Beautiful. I overuse the word too. It’s a superlative that has denigrated from its Proto-Indo-European roots meaning “reverence” to the ubiquity of emoji. Almost half a billion Instagram posts bear the hashtag #beautiful.

Though it still resides in the eye of the beholder, this week we saw beauty twisted into a poisonous usage. “Sad to see the history and culture of our great country being ripped apart with the removal of our beautiful statues and monuments,” President Trump tweeted in reference to Confederate statues, followed by this, in his typically passive locution: “…the beauty that is being taken out of our cities, towns and parks will be greatly missed and never able to be comparably replaced!”
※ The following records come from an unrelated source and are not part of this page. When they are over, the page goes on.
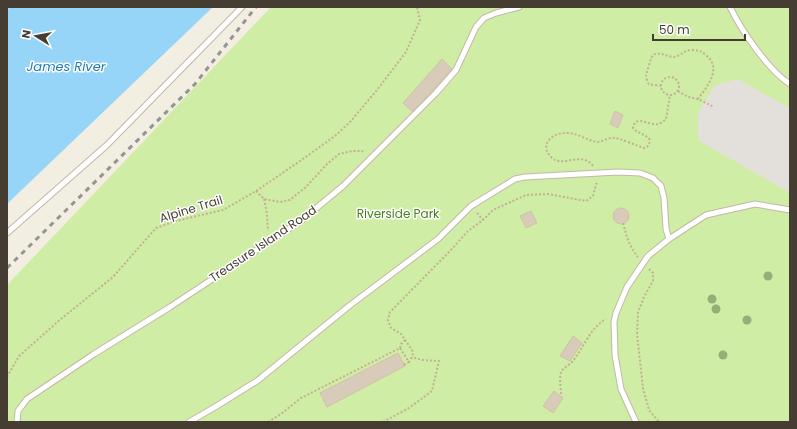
<svg xmlns="http://www.w3.org/2000/svg" width="797" height="429" viewBox="0 0 797 429" font-family="Poppins,sans-serif">
  <style>
    .green { fill: #d0eda6 }
    .parking { fill: #e3e0dc }
    .water { fill: #96d5f8 }
    .building { fill: #d9cbb9; stroke: #d2c0a9 }
    .lines { fill: none; stroke-linecap: round; stroke-linejoin: round }
    .lane-casing { stroke: #c3b8a7; stroke-width: 7 }
    .path { stroke: #c3b094; stroke-width: 2; stroke-dasharray: 2 2; stroke-linecap: butt }
    .lane { stroke: #fff; stroke-width: 5 }
    .rail { stroke: #949494; stroke-width: 3; stroke-dasharray: 5 5; stroke-linecap: butt }
    .tree { fill: #94b077 }
    .labels { text-anchor: middle; stroke-width: 3; stroke-linejoin: round; paint-order: stroke }
    .street-label { font-size: 12px; fill: #463d32; stroke: #fff }
    .park-label { font-size: 12px; fill: #477e1f; stroke: #fff }
    .water-label { font-size: 13px; font-style: italic; fill: #1f7cb4; stroke: #fff }
  </style>
  <rect width="100%" height="100%" fill="#f3eee2"/>
  <polygon class="green" points="271,7 790,7 790,422 7,422 7,285"/>
  <polygon class="parking" points="737,79 790,108 790,193 698,140 698,113 714,86"/>
  <polygon class="water" points="10,7 213,7 7,204 7,10"/>
  <g class="building">
    <polygon points="442,59 452,69 413,112 403,103"/>
    <polygon points="615,111 623,115 618,128 610,124"/>
    <circle cx="621" cy="216" r="8"/>
    <polygon points="531,211 537,223 526,228 520,216"/>
    <polygon points="573,336 582,343 570,361 560,356"/>
    <polygon points="398,353 405,366 327,407 320,393"/>
    <polygon points="554,391 563,398 553,413 543,406"/>
  </g>
  <g class="lines">
    <g class="lane-casing">
      <g id="lane">
        <path d="M730 7C741 30 769 71 790 84"/>
        <polyline points="7,233 107,145 242,7"/>
        <polyline points="17,422 18,411 27,399 94,354 170,307 302,220 343,186 436,93 456,70 476,27 484,18 496,13 519,7"/>
        <polyline points="189,422 215,407 257,381 349,306 438,239 471,206 515,179 525,177 618,172 640,173 653,178 661,186 664,198 666,229 669,239"/>
        <polyline points="636,422 621,389 615,355 614,322 616,313 627,287 648,256 669,239 706,215 755,204 790,210"/>
      </g>
    </g>
    <g class="path">
      <circle cx="670" cy="86" r="9"/>
      <path d="M661 86C658 85 652 85 649 84 647 82 646 77 646 75 647 72 651 57 653 55 660 51 667 57 674 57 681 56 685 49 693 50 699 50 703 52 707 56 722 69 707 87 698 99"/>
      <polyline points="678,91 688,97 698,99 714,107"/>
      <path d="M593 166C581 150 562 169 551 157 539 145 552 133 565 133 576 132 586 140 597 142 603 142 608 137 615 138 620 138 637 146 644 148 648 147 649 145 650 140 646 134 638 134 633 128 635 114 650 126 658 124 661 123 664 121 666 119L670 95"/>
      <polyline points="256,191 264,199 280,202 290,200 306,187 327,164 339,154 352,151 362,151 364,153"/>
      <polyline points="264,199 267,214 268,231"/>
      <polyline points="477,213 483,220"/>
      <path d="M623 223C627 237 629 246 638 257"/>
      <polyline points="649,269 653,273 653,281 644,297 638,312 637,334 643,388 649,410 659,422"/>
      <polyline points="400,348 401,344 405,340"/>
      <polyline points="404,365 409,362"/>
      <polyline points="7,377 19,356 62,318 113,277 156,228 176,221 223,210 256,191 300,161 335,136 350,122 377,90 406,52 420,20 417,7"/>
      <path d="M561 394C561 388 559 379 561 372 563 368 569 365 573 361 584 347 590 328 606 319"/>
      <polyline points="268,422 281,414 301,398 400,348 409,362 412,357 413,352 410,347 401,334 391,328 388,320 390,312 451,250 468,231 483,220 493,210 526,195 548,194 586,201 593,196 597,181"/>
      <polyline points="383,422 409,408 432,391 439,361 422,360 412,357"/>
    </g>
    <use href="#lane" class="lane"/>
    <polyline class="rail" points="7,268 195,84 256,7"/>
  </g>
  <g class="tree">
    <circle cx="768" cy="276" r="4.5"/>
    <circle cx="712" cy="299" r="4.5"/>
    <circle cx="716" cy="309" r="4.5"/>
    <circle cx="747" cy="320" r="4.5"/>
    <circle cx="723" cy="355" r="4.5"/>
  </g>
  <g class="labels">
    <g class="street-label">
      <text transform="translate(191 209) rotate(-17)" y="4">Alpine Trail</text>
      <text transform="translate(263 244) rotate(-34)" y="4">Treasure Island Road</text>
    </g>
    <g class="park-label">
      <text x="398" y="218">Riverside Park</text>
    </g>
    <g class="water-label">
      <text x="66" y="71">James River</text>
    </g>
  </g>
  <rect width="797" height="429" fill="none" stroke="#463d32" stroke-width="16"/>
  <g transform="translate(36 36) rotate(281)" stroke="#ffffff" stroke-width="3" paint-order="stroke">
  <path d="M0-3L7 15L0 10L-7 15Z" fill="#463d32"/>
  <text y="-6" font-size="11" font-weight="bold" text-anchor="middle" fill="#463d32">N</text>
  </g>
  <path d="M653 34v6h92v-6" fill="none" stroke="#463d32" stroke-width="2"/>
  <text x="659" y="34" font-size="12" fill="#463d32" stroke="#ffffff" stroke-width="3" paint-order="stroke">50 m</text>
</svg>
This Orwellian twist in meaning enacts a kind of linguistic violence. It may be that all wars begin as wars of words, internecine splittings and divisions within a shared tongue: civil wars, where your beautiful is my ugly. . . But when our political leaders engage in this sort of carjacking of meaning, the consequences resound throughout the culture.

Today, members of the President’s Committee on the Arts and the Humanities, some of our standard-bearers of beauty, resigned in a letter of protest of Trump’s “support of the hate groups and terrorists who killed and injured fellow Americans in Charlottesville.” Of the many reasons cited for their resignations is this indispensable statement addressed to the president:

Art is about inclusion. The Humanities include a vibrant free press. You have attacked both.

Each of us has to find our own no, that universal utterance in the face of oppression. The monuments in question are indefensible, themselves expressions of racist terrorism, and must be resisted. That is, white supremacy isn’t a beautiful part of our national heritage to be celebrated. The Charlottesville violence made that very plain.

A couple of friends and I are slowly making our way through The Social Construction of Reality: A Treatise in the Sociology of Knowledge, a 1966 book by Peter Berger and Thomas Luckmann. The authors brilliantly demonstrate how language, a human construct, has its role in constructing humans, as well. They write that language has the ability to “crystallize and stabilize for me my own subjectivity” and that people “must talk about themselves until they know themselves.”

But, they write, we also inherit our language, and therefore our self-knowing. They posit that this semantic heritage, both personal and historical, results in a “social stock of knowledge” that is passed down from generation to generation. And it makes me wonder: can we become more aware of how language shapes us? Can we somehow make visible the unseen roots of our implicit biases?

And so for today’s resistance, I say, let’s reclaim beauty. It can begin with a poem, with a video of newborn’s first smile, or it can begin with no.


Image source:  Pedro Reis, flickr

Latest comment

  • Thank you for this thoughtful post, Joy. The carjacking of language is all around us. You’re right–one person’s beauty is another’s ugly, another’s oppression. I’m taken by the idea that language and self-knowledge are inherited. I think about how we got from slavery to Barak Obama as president to Charlottesville. How do we create a new linguistic inheritance? Just give it time? Maybe. But certainly give it voice.